Data for review:
== Segment start ==

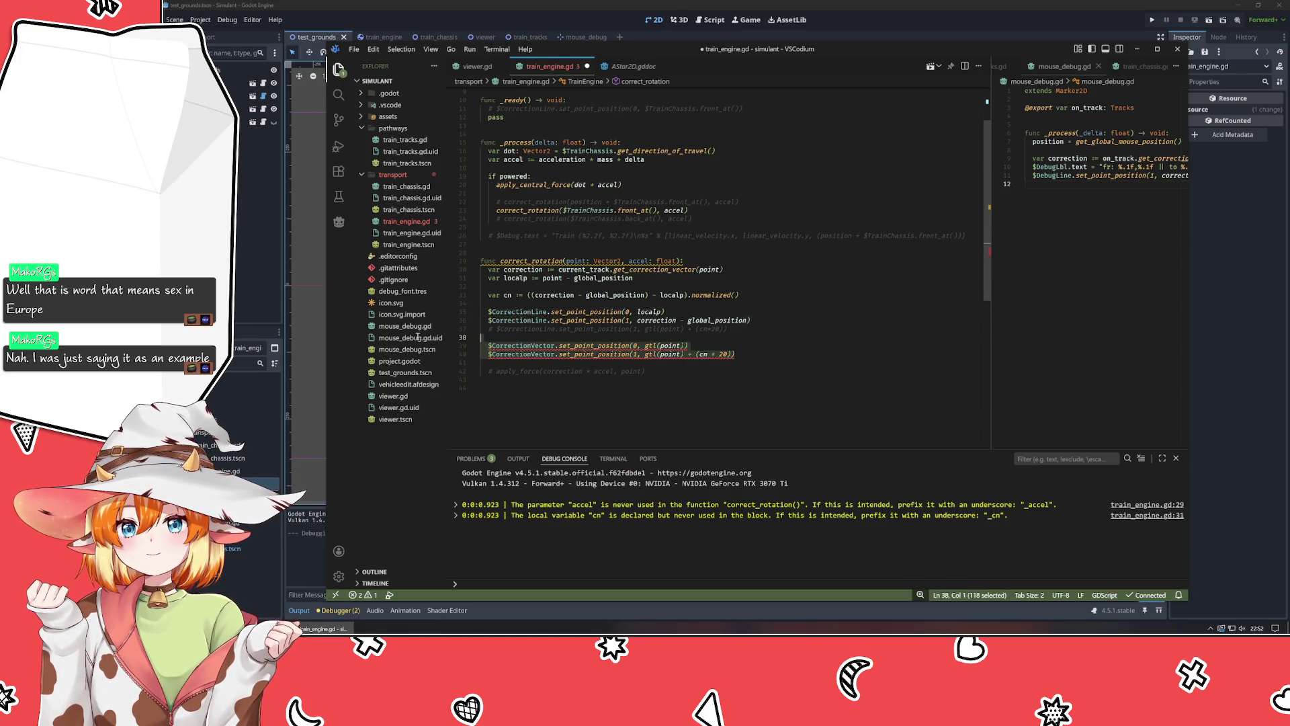
Comment out the two $CorrectionVector lines and delete the outdated commented correction line.
{"action": "key", "text": "ctrl+slash"}
{"action": "left_click", "coordinate": [673, 328]}
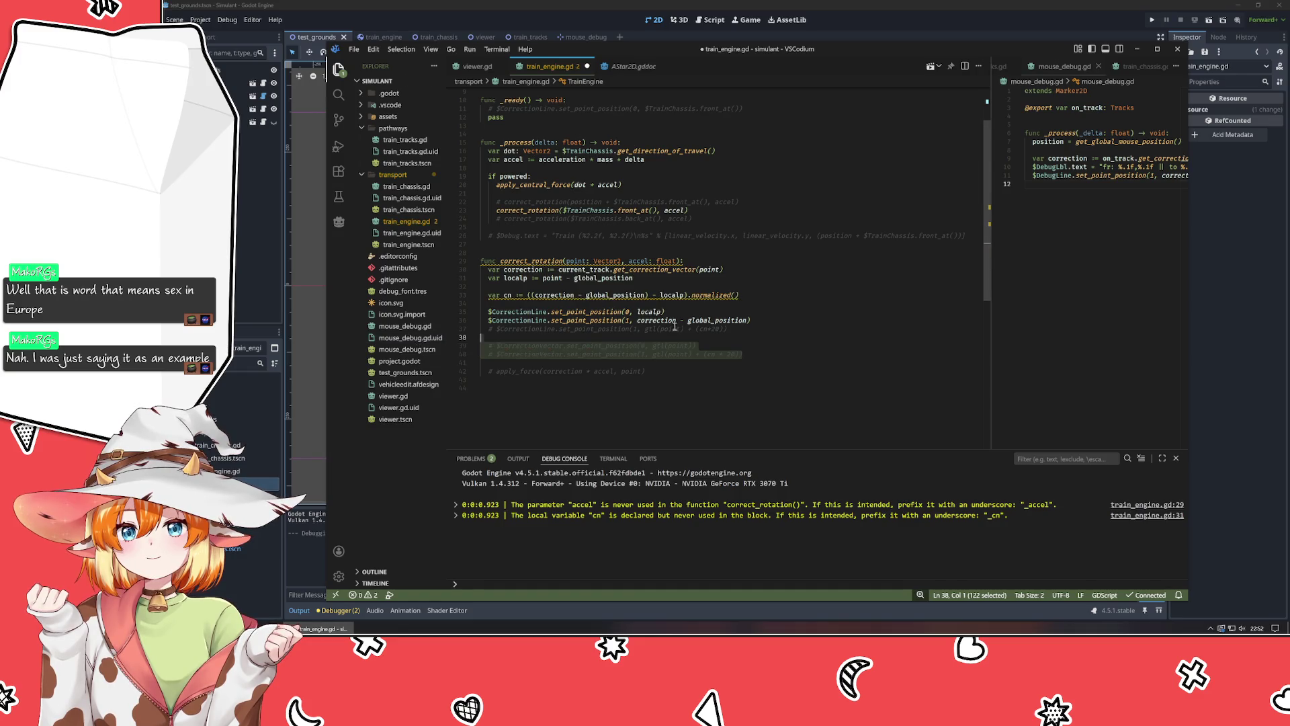
{"action": "key", "text": "ctrl+shift+k"}
{"action": "key", "text": "Down"}
{"action": "key", "text": "Down"}
{"action": "key", "text": "Down"}
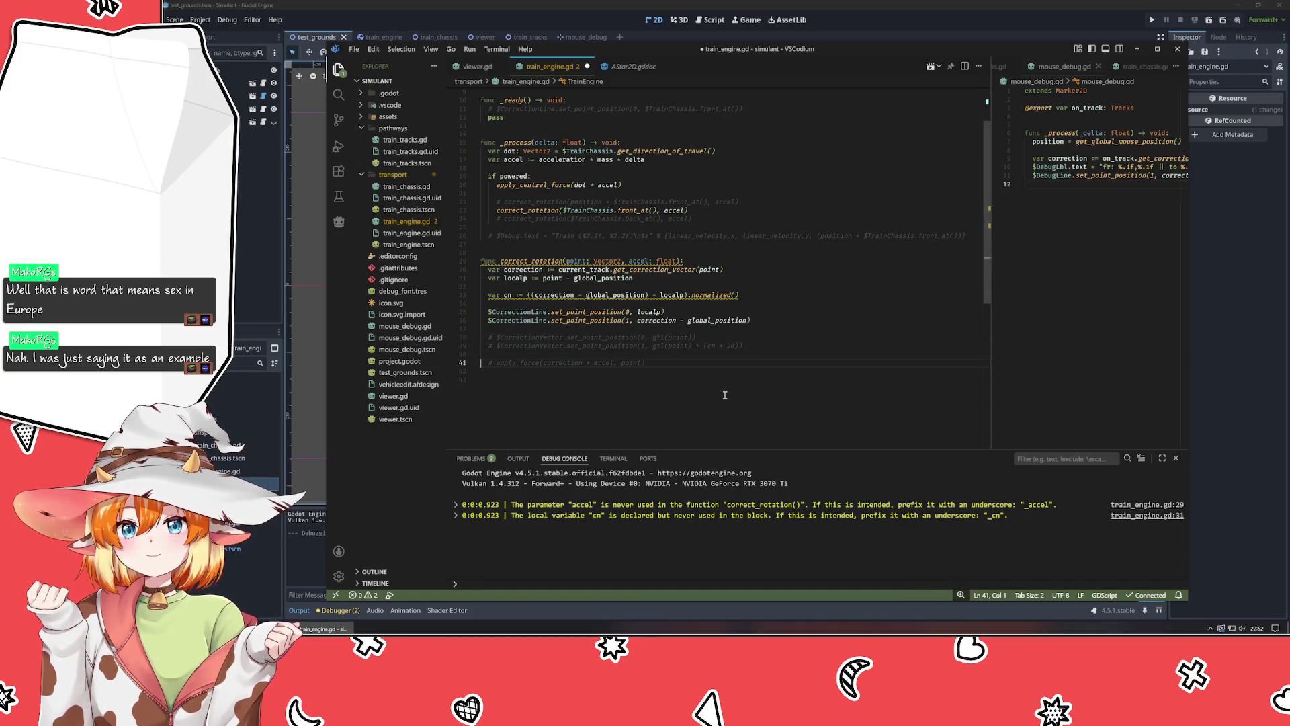
{"action": "key", "text": "ctrl+slash"}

== Segment end ==

Problem description: Keep every word of the lines above unchanged in the copy, and omit the pictures.

Task response:
Comment out the two $CorrectionVector lines and delete the outdated commented correction line.
{"action": "key", "text": "ctrl+slash"}
{"action": "left_click", "coordinate": [673, 328]}
{"action": "key", "text": "ctrl+shift+k"}
{"action": "key", "text": "Down"}
{"action": "key", "text": "Down"}
{"action": "key", "text": "Down"}
{"action": "key", "text": "ctrl+slash"}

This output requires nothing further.